Kevin Gaut, a partner with Mitchell, Silberberg & Knupp, which filed the lawsuit on behalf of the two companies, said the process ICANN used to award the registry contract to ICM was not competitive because no other companies were allowed to bid. He also argued that ICANN failed to include restraints on how much ICM could charge registrants.

Gaut said Manwin and Digital Playground would like the court to order ICANN to shelve the current contract with ICM, reopen the bidding process to other companies, and limit defensive registrations and prices. A Manwin spokeswoman said her company has not sought to operate an adult domain in the past and has no plans to offer one in the future if given the opportunity. 

ICM says the lawsuit is baseless. “ICM Registry has been working on the development of this [domain name] for more than 10 years and has taken extensive measures to ensure it is being launched in the most lawful and responsible way possible,” ICM CEO Stuart Lawley said in a statement.
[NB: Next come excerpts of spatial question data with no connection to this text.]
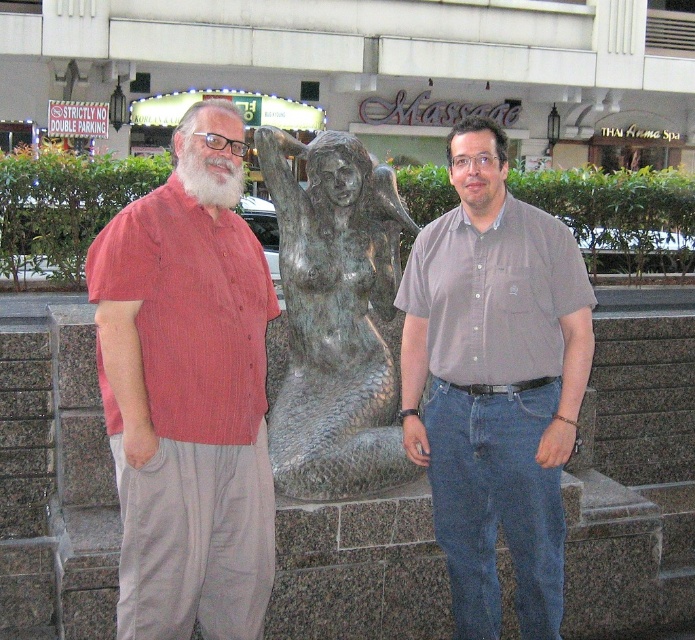
You are an artist observing two people in front of a statue. You notice the white matte beard at left and the white matte beard at center. Which one is bigger?

The white matte beard at left is larger in size compared to the white matte beard at center.

You are a photographer trying to capture a photo of the statue. You notice the red striped shirt at left and the white matte beard at center in the background. Which object should you adjust your camera angle to avoid blocking the statue?

The red striped shirt at left is taller than the white matte beard at center, so you should adjust your camera angle to avoid the red striped shirt at left as it is taller and more likely to block the statue.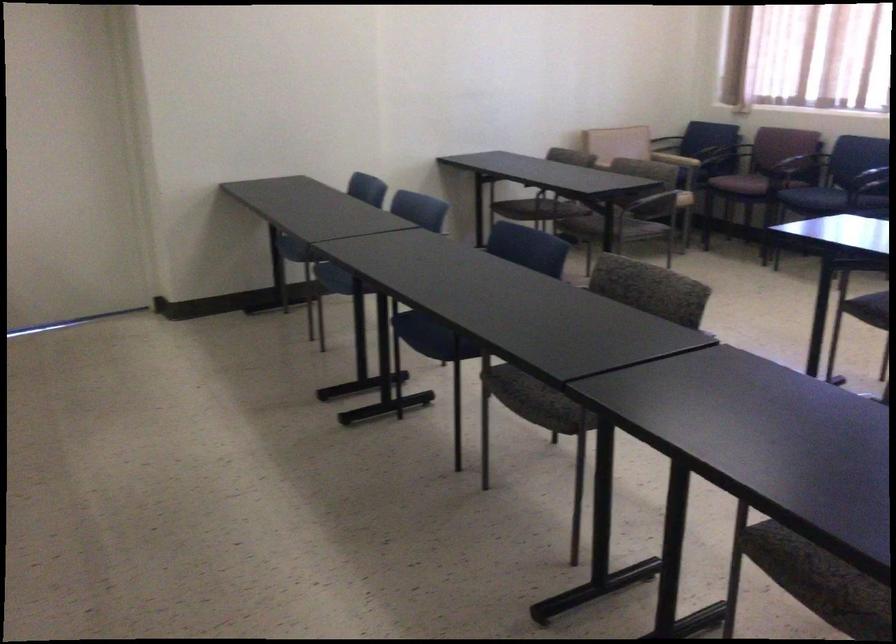
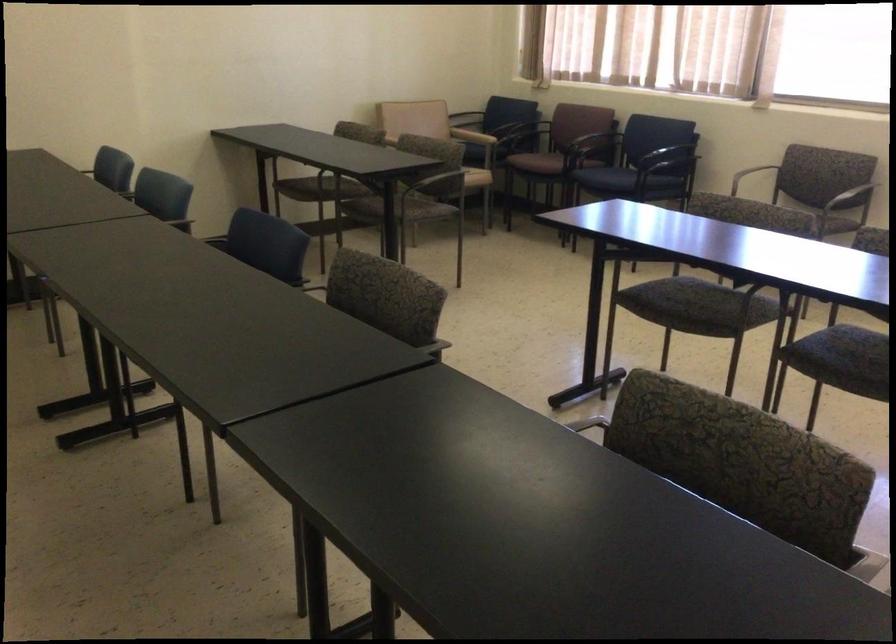
In a continuous first-person perspective shot, in which direction is the camera moving?

The cameraman moved toward right, forward.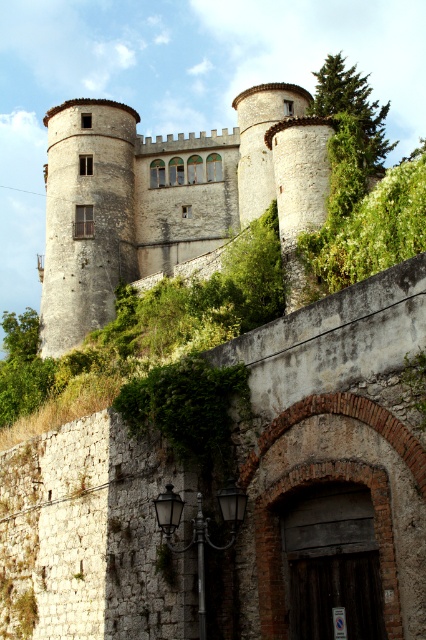
You are a tourist standing at the base of the hill looking up at the white stone castle at center and the green leafy bush at upper right. Which object appears closer to you from your vantage point?

The white stone castle at center appears closer because the green leafy bush at upper right is positioned behind it, making the castle the nearer object from your viewpoint.

You are standing at the base of the hill looking up at the historic stone structure. You notice a white stone castle at center and a green leafy bush at upper right. Which object is positioned more to the left side of your view?

The white stone castle at center is positioned to the left of the green leafy bush at upper right, so it is more to the left side of your view.

You are standing at the base of the hill where the white stone castle at center is located. If you want to take a photo of the castle from your current position, will the entire castle fit in your camera frame? Assume your camera has a standard 50mm lens and you are using a full frame sensor. The castle is 120 feet tall and 80 feet wide.

The white stone castle at center is 223.82 feet away from the camera. Using a 50mm lens on a full frame sensor, the horizontal field of view is approximately 30 feet at that distance. Since the castle is 80 feet wide, it is wider than the camera frame. Therefore, the entire castle will not fit in the frame.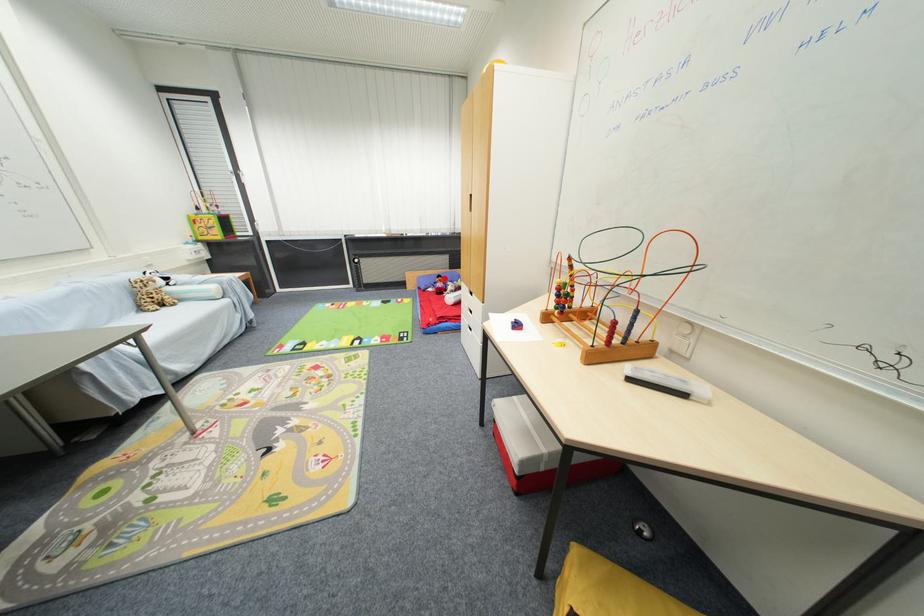
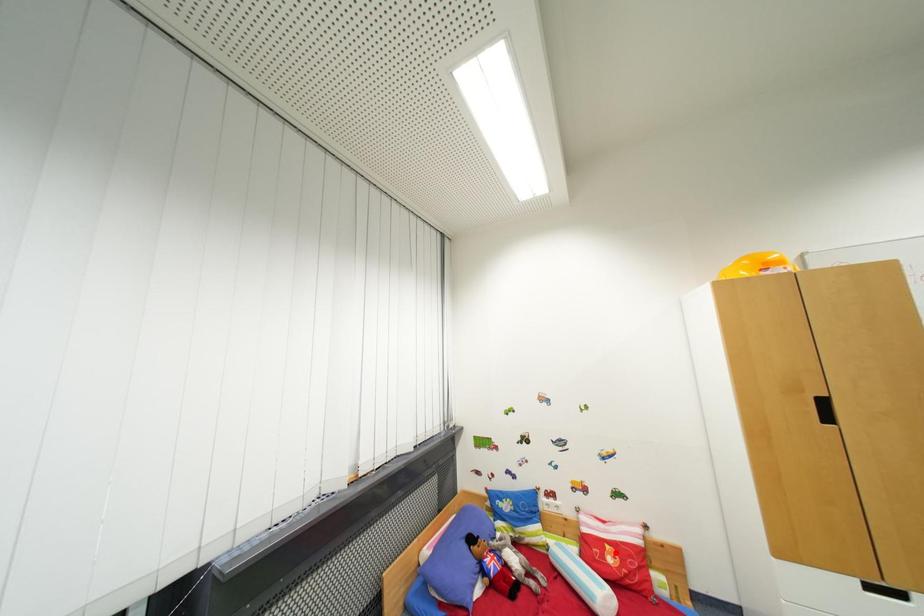
I am providing you with two images of the same scene from different viewpoints. A red point is marked on the first image and another point is marked on the second image. Is the red point in image1 aligned with the point shown in image2?

No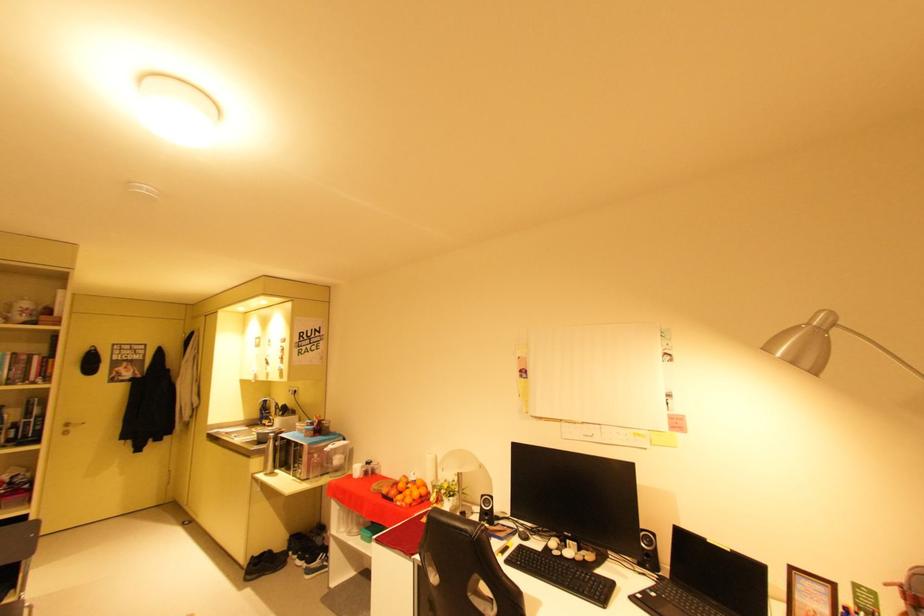
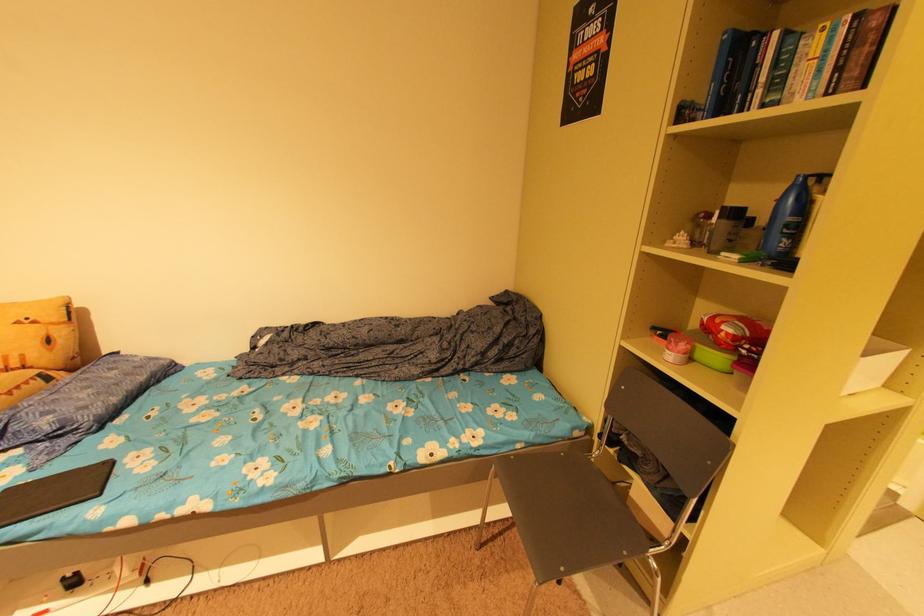
Locate, in the second image, the point that corresponds to [31,358] in the first image.

(882, 22)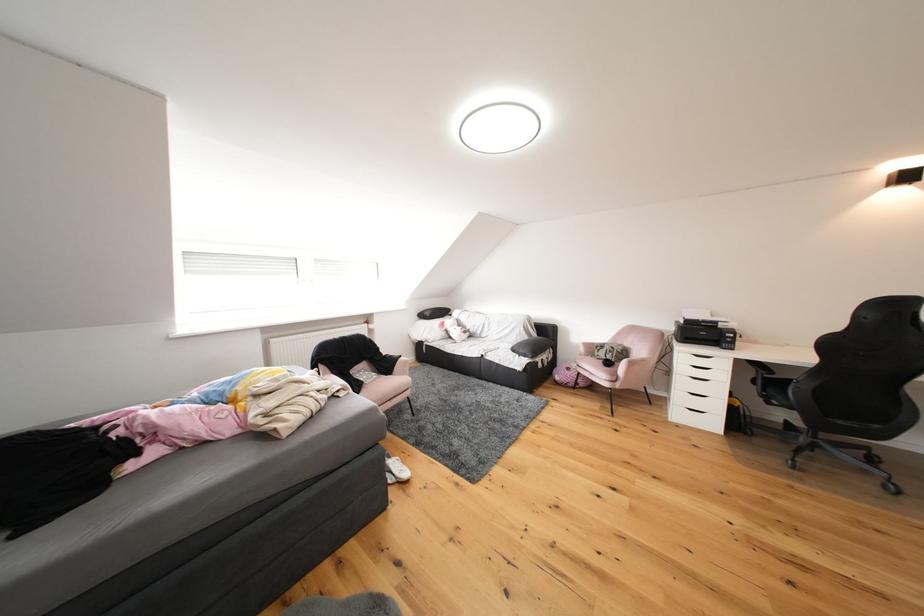
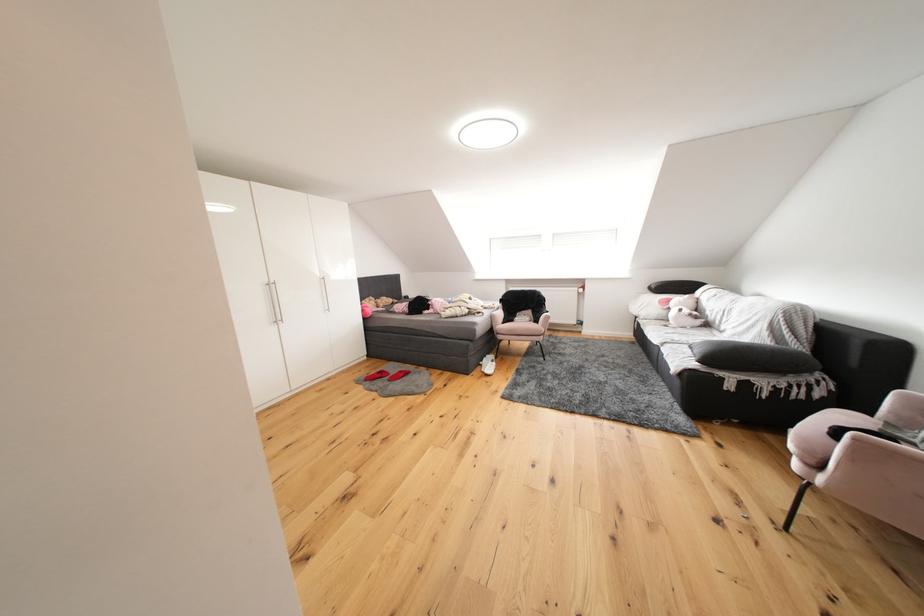
Locate, in the second image, the point that corresponds to (x=453, y=328) in the first image.

(677, 305)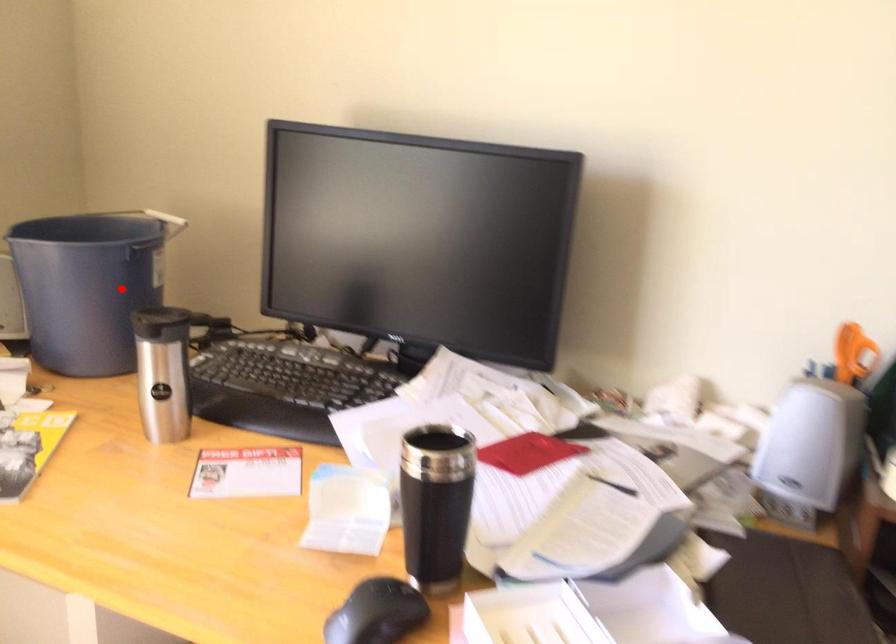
An ICANN spokesman said the group’s lawyers are reviewing the lawsuit and declined further comment. 

ICANN has been fighting a rebellion among many major U.S. advertisers and corporations over its plan to open up the top-level domain name space to almost any new name—expanding the choices from .com and .net to just about anything, such as .shoes, .companyname and so on. ICANN is expected to start accepting applications under its new generic domain-name program in January.

 

However, a coalition led by the Association of National Advertisers is trying to block the program. The coalition sent a letter to Commerce Secretary John Bryson last week calling on the department to press ICANN to delay implementation of the new domain-name program. Commerce’s National Telecommunications and Information Administration oversees ICANN.